I stopped reading Titans in 2011. DC announced the New 52 and the new series looked so horrible (as did Red Hood and the Outlaws) that I finally declared that I’d had enough. My life as a Teen Titan, however, really does end with New Titans #130.
I mentioned in the last entry that I saw the Previews solicit for the comic during parents weekend of my freshman year of college and was surprised that the series was coming to an end. I wasn’t upset, though, because comics at the time were taking a back seat to everything else–movies, music, girls, beer–and while I still collected and read them, they became something to read on breaks and during the summer when I was on my own and wasn’t sifting through assigned reading. The Titans during that time took an even further back seat, as I became more interested in other books as well as big events like Kingdom Come.
The Titans themselves would, of course, go on. Arsenal had a special shortly following the end of the title, an international espionage story that did wrap up one loose end from the series–we find out that the Titans had disbanded at some point following the events of “Meltdown”–and even got a lettercolumn about New Titans #130. About a year later, Dan Jurgens would write and pencil Teen Titans, a series that is a bit of an oddity but that I enjoyed and find to be underrated. Then again, I haven’t read it in at least 10-15 years, so I’ll have to see if my opinion changes when I get around to it. The Devin Grayson/Jay Faeber Titans series deserves much of the criticism it gets, and I have mixed feelings about the series that started in 2003, especially Geoff Johns’s run. I intend to reread all of those comics all the way through, although I won’t be writing about them because they all feel like they are part of different times in my fandom and comic collecting life.
I started reading New Titans when I was thirteen and the final issue came out when I was eighteen. By then, the comic store was no longer around the block and I was no longer a lonely, worried junior high school student. Moreover, I had moved beyond the point where I was reading about the Titans because I was looking for characters with whom I could identify. The 1980s books had been like watching a John Hughes movie or hanging out with my older cousins–these were people I might wind up being–and the 1990s comics had characters I wanted to get to know. By the time that title left the world behind, I had stopped needing to have a personal investment in the people I was reading about.
And really, the timing of the end of the series was perfect because the subsequent relaunches did feel like going back to my old town or old high school and seeing that things weren’t ever going to be the same: the Dan Jurgens title was the new class you didn’t know very well, The Titans was Wooderson period, and the 2003 Teen Titans was almost like coming back to teach (your dreams were your ticket out).
Closing out what wound up being an enormous blogging endeavour isn’t easy to do. After all, this spawned a podcast that is still going and some of the posts I wrote have gotten quite a number of hits these last few years. But I found a source of inspiration in the last pages of that very last issue. Though he hasn’t been in the book since issue #0 (and even that was a cameo), “Where Nightmares End” concludes with the person with whom it started–Dick Grayson. Standing on a rooftop, he thinks:
There have been so many moments to think about. Moments good and bad. Moments I’d love to live all over again … and others I’d pay anything to forget. But I don’t think if I could I’d change any of them. I move on, but I don’t leave my childhood behind as if it’s gone. It can never be gone … while it’s so alive inside me.

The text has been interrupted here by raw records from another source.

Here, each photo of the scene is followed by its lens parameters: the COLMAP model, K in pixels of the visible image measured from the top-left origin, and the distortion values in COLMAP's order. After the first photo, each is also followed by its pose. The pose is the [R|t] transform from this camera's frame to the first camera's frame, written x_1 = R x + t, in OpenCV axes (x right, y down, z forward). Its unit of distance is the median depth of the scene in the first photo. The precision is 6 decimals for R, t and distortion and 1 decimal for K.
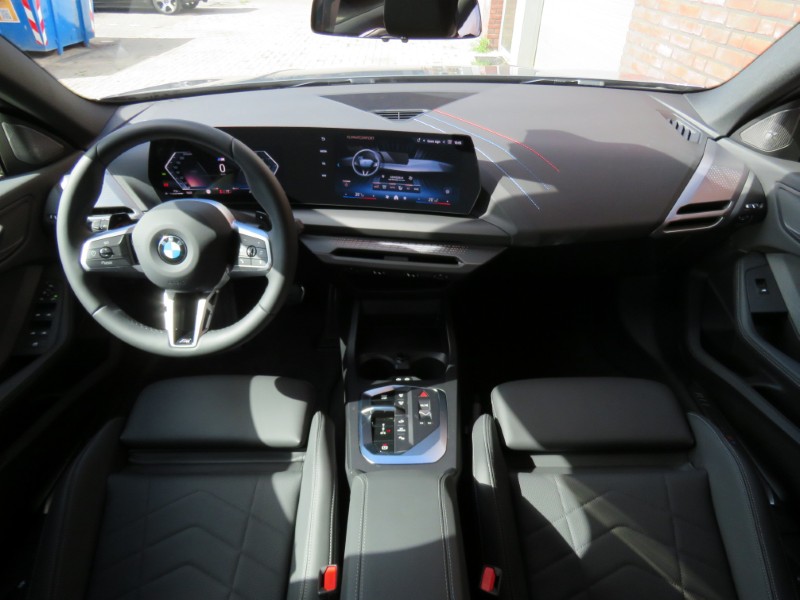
lens RADIAL K [[514.4, 0, 400.0], [0, 514.4, 300.0], [0, 0, 1]] dist [-0.007685, -0.000839]
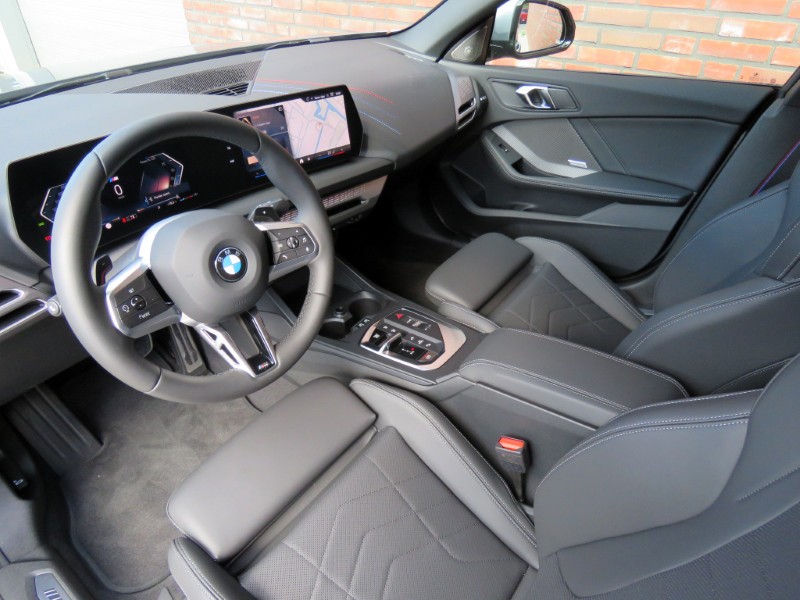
lens RADIAL K [[504.2, 0, 400.0], [0, 504.2, 300.0], [0, 0, 1]] dist [0.002434, -0.001264]
pose [[0.603677, -0.459861, 0.651231, -0.671073], [0.447024, 0.871622, 0.201107, -0.071342], [-0.660109, 0.169712, 0.731747, 0.174663]]
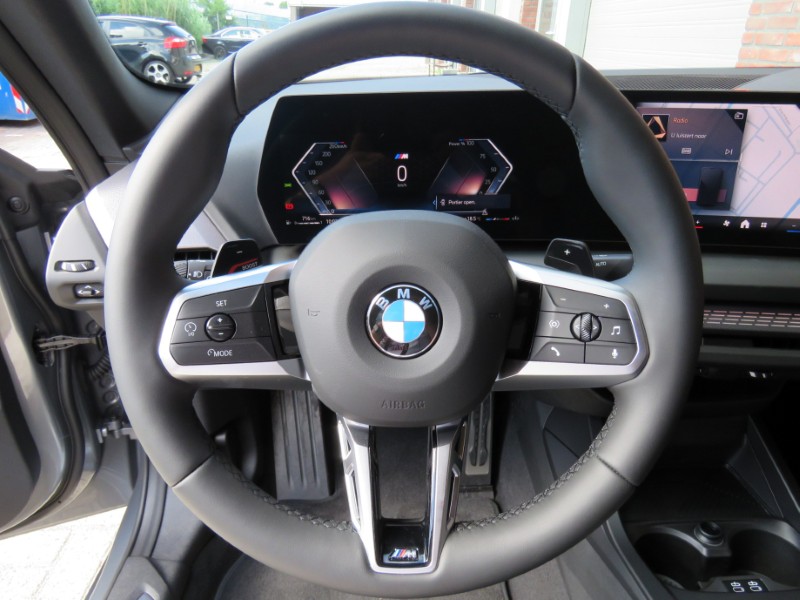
lens RADIAL K [[561.7, 0, 400.0], [0, 561.7, 300.0], [0, 0, 1]] dist [-0.001280, -0.004574]
pose [[0.999802, -0.010462, 0.016903, -0.360467], [0.013132, 0.985954, -0.166502, -0.034073], [-0.014924, 0.166691, 0.985896, 0.459384]]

The future’s always uncertain, but that’s okay. If I’d know what was ahead of me all those years ago, I might have avoided all the bumps … but I’d also have missed all those laughs.
He then says,
Take care, guys. You’re the best!
Marv Wolfman then gives a farewell to the audience and thanks everyone he’s worked with in the fifteen or sixteen years he’s been on the title and I’m glad that on some level, that he ended the series on his terms. I’m also glad that even though it took a while, I had a chance to look back on comics that have been so important to my life as a comic collector.